State Attorney General Robert Cooper this week issued an opinion declaring that Tennessee’s charter school law is consistent with the state constitution.
The opinion was delivered in response to requests made by House Speaker Beth Harwell, R-Nashville, and state Rep. Mike Stewart, D-Nashville, asking that the state’s top lawyer weigh in on whether the Tennessee Public Charter Schools Act of 2002 imposes unconstitutional financial burdens on local school districts.
Cooper’s response, delivered Sept. 9, said the law does not unduly encumber local school boards.
“On its face, the Charter Schools Act does not directly or expressly require the expenditure of extra funds beyond what an LEA is already spending on education. Rather, it simply requires that all education funds follow the student for whom they were appropriated,” Cooper’s opinion, issued Sept. 9, stated.
“Furthermore, even if the Charter Schools Act were to increase spending by local school districts, the State share of these shared expenditures would remain significant and thus (the Tennessee Constitution) would not be violated,” the opinion continued.
Cooper’s views sought to addresses questions raised in a memo from an attorney hired by Metro Nashville Public Schools suggesting the state’s system for approving and funding charter school may be constitutionally suspect on the grounds that it might “impose increased costs on local governments with no offsetting subsidy from the state.”

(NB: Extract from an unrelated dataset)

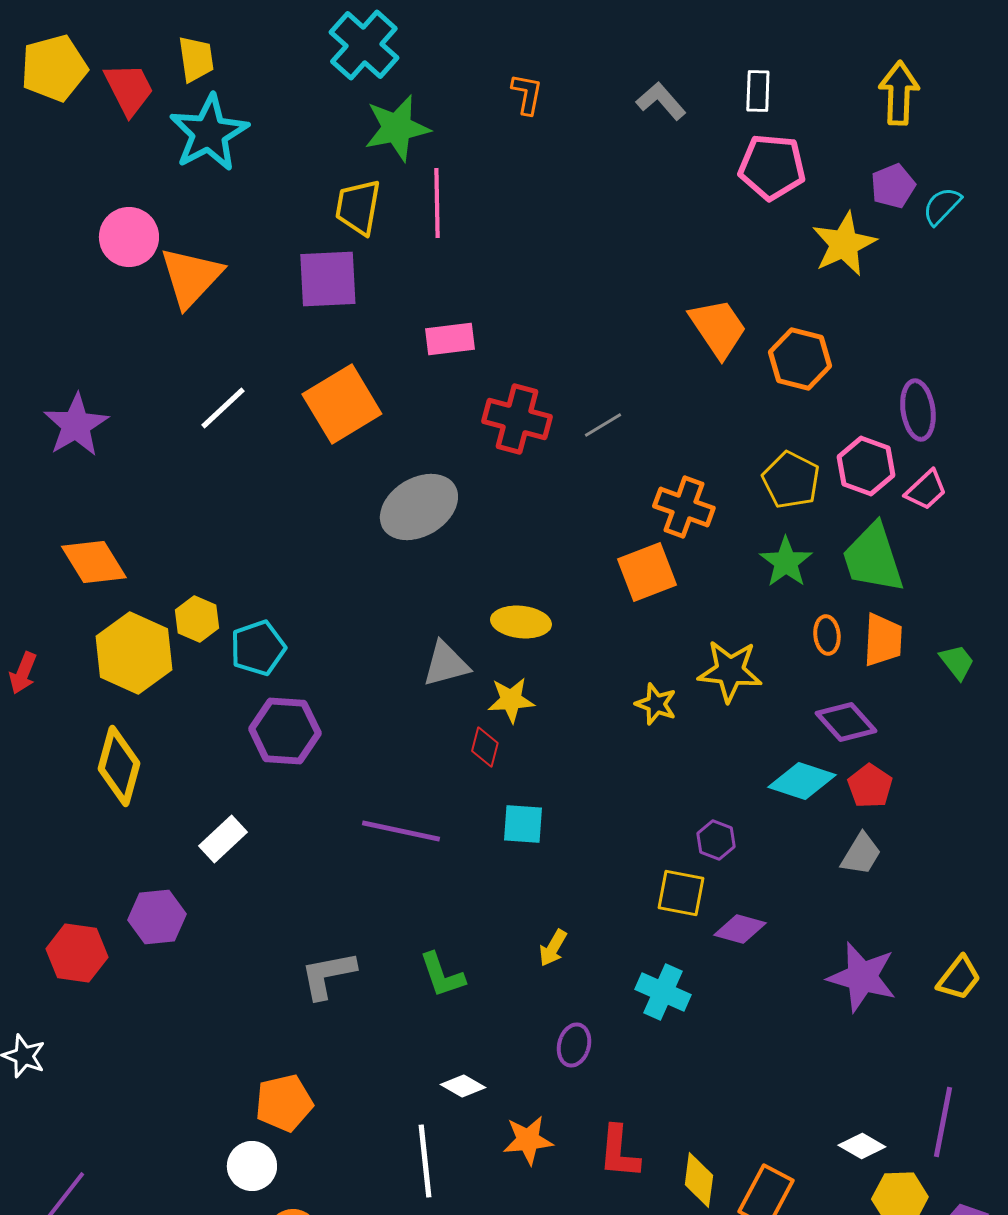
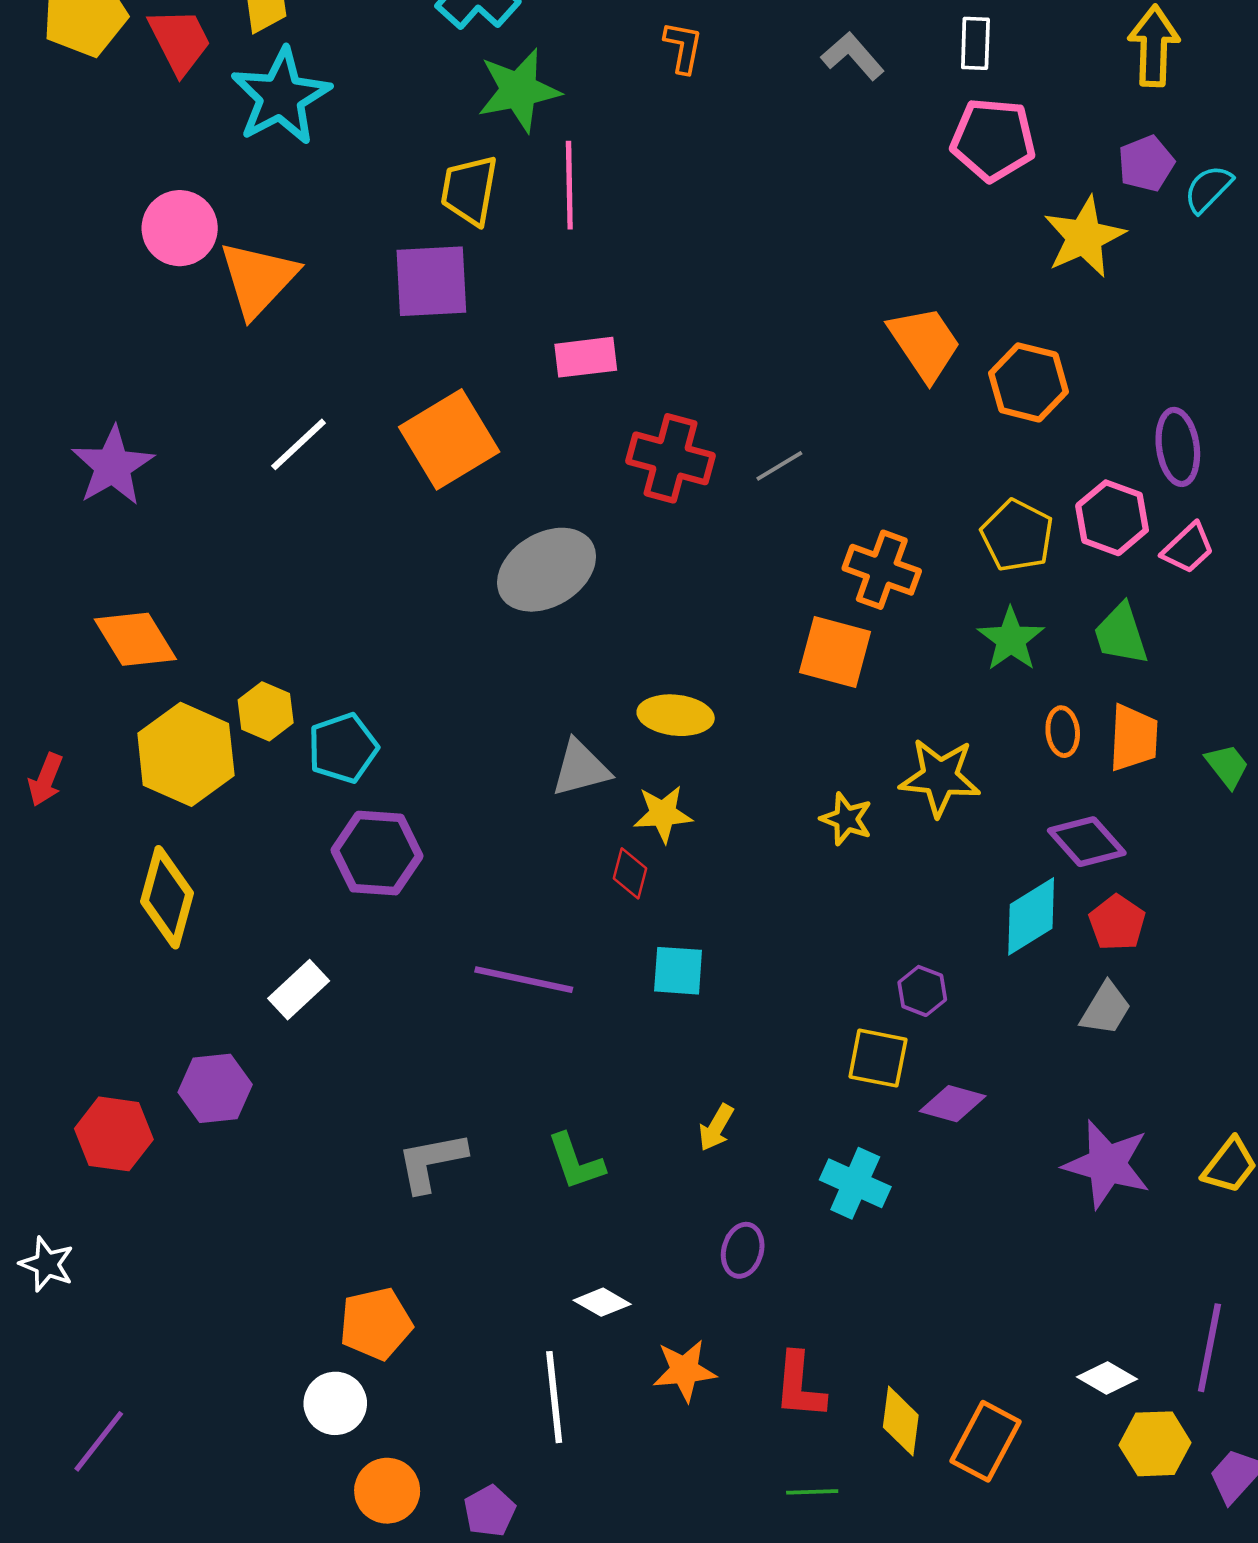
green trapezoid: (873, 558) -> (1121, 634), size x0.7
orange square: (647, 572) -> (835, 652), turned 36
cyan diamond: (802, 781) -> (1031, 916), turned -50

The Metro Nashville school board has been mulling ways to challenge or head off a legislative proposal to grant the state power to override local districts that deny charter schools permission to operate. The so-called “charter authorizer” bill, which died on the final day of the 2013 session, is expected to see a return next year in some form.

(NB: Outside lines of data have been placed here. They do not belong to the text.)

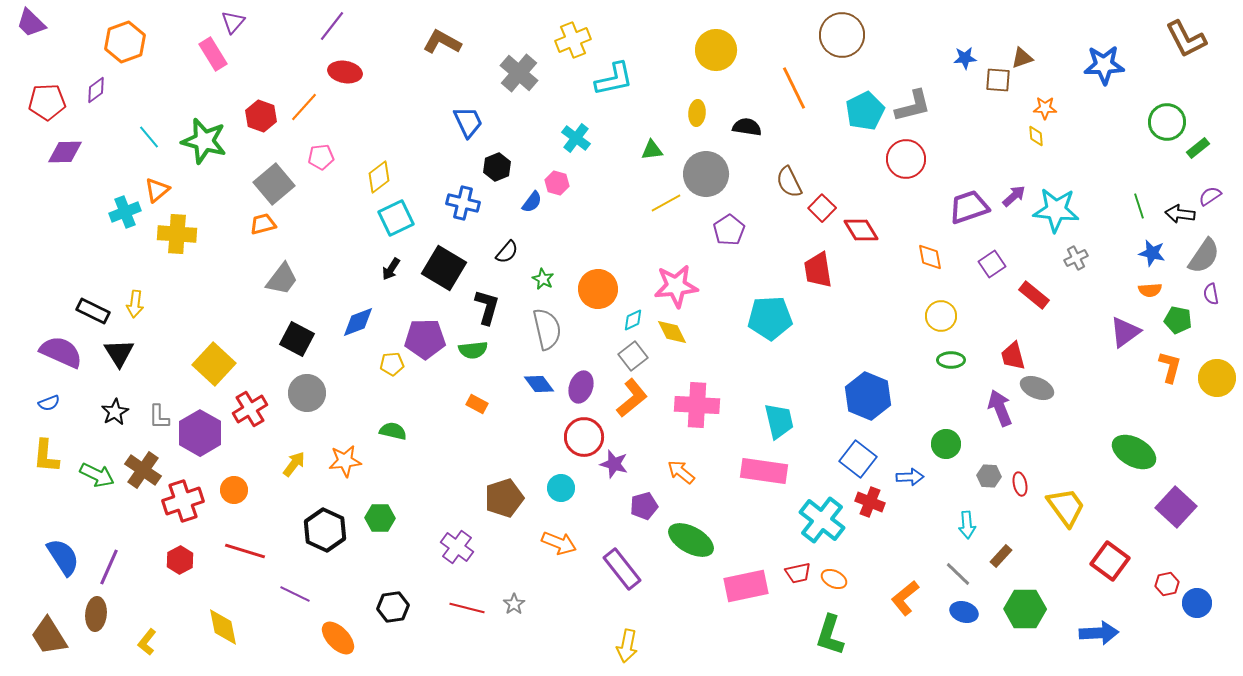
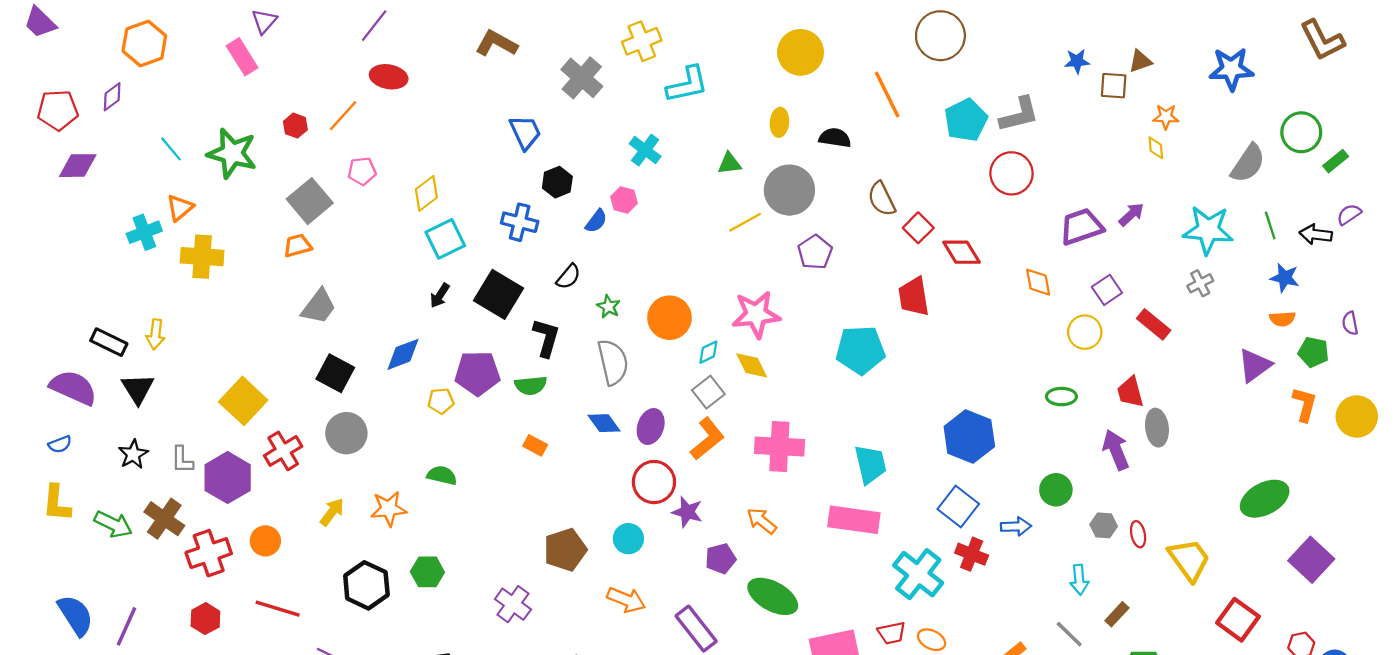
red hexagon: (261, 116) -> (295, 126), size x0.7
cyan star: (1056, 210) -> (1208, 230), moved
gray semicircle: (1204, 256) -> (1248, 163), moved
yellow circle: (941, 316) -> (1085, 332), moved
gray ellipse: (1037, 388) -> (1157, 428), turned 60
green ellipse: (1134, 452) -> (1265, 499), turned -57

Article II, Section 24 of the Tennessee Constitution, which is the portion of the state’s governing document cited by the school board’s attorney, says that no state law should be passed that mandates an increase in “expenditure requirements on cities or counties” unless the state shares in the overall cost.

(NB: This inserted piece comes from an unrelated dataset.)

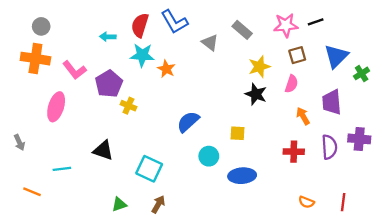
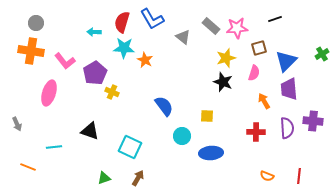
pink star: (286, 25) -> (237, 28), moved
blue triangle: (336, 56) -> (286, 61), moved
green cross: (362, 73) -> (322, 54), moved
blue semicircle: (188, 122) -> (164, 106), turned 95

“The charter school receives all of the state and local per-pupil expenses, while the [local school districts] still must cover existing fixed costs,” wrote John Borkowski, the Washington, D.C.-based attorney hired by MNPS to assess the Act.
Borkowski added, “There does not appear to be any state subsidy to share in these increased costs.”
Cooper rejected that analysis. He wrote that even if the 2002 Charter Schools Act did increase the amount of education spending for local districts, the state shares the financial weight.
“Through the BEP, the State provides the majority of funds expended on education by LEAs,” wrote the attorney general. “Consequently, in the event there are increased financial burdens to local school districts in connection with the creation and the funding of charter schools under the Charter Schools Act, the State share of educational funding of the BEP pursuant to Tenn. Code… is clearly more than sufficient to meet the level required by Article II, Section 24, as interpreted by Tennessee courts.”